1. Opening Hook
Festive lights weren’t the only things shining this Diwali—TVS Motor just revved past its own record. With the CEO sounding more like a motivational speaker than an auto exec, the company announced its “highest ever” everything—revenue, EBITDA, profit, and even optimism. ICE and EV both fired together, proving petrolheads and plug-in folks can coexist—at least on the balance sheet. Buckle up, because what starts with a celebration turns into a corporate flex of epic proportions. Stick around—the juicy bits about Norton, GST windfalls, and magnets (yes, magnets) come later.
2. At a Glance
- Revenue up 29% – CFO swears it’s real growth, not “PLI magic.”
- EBITDA up 40% – Margin muscles finally flexing beyond scooters.
- PBT up 37% – Profits sprinted faster than the new Ntorq 150.
- PAT up 37% – Same story, just more zeros.
- EBITDA Margin 12.7% – +100 bps, powered by scale and sarcasm.
- 3-Wheeler Sales up 41% – Who said cargo can’t be cool?

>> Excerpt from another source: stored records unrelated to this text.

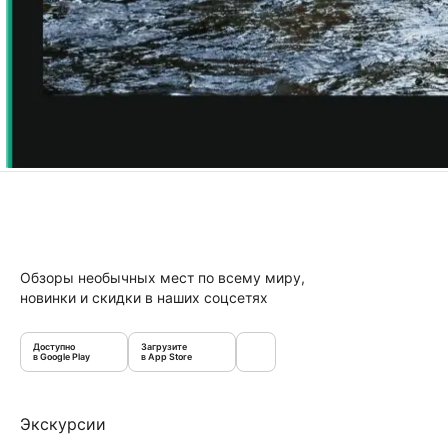
Обзоры необычных мест по всему миру,
новинки и скидки в наших соцсетях
Доступно
Загрузите
в Google Play
в App Store
Экскурсии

- EV Volumes up 7% – Slow charge due to “magnet issues,” apparently.
- Stock cheering 8% – Traders heard “highest ever,” muted the rest.
3. Management’s Key Commentary
“We posted our highest ever quarterly phase, both in ICE and EV.”
(When you can’t pick a favorite child, just say both are geniuses.) 😏
“Operating EBITDA grew 40%… margin improved to 12.7%.”
(Translation: cost cuts, premium bikes, and maybe divine intervention.)
“We thank customers for this significant milestone.”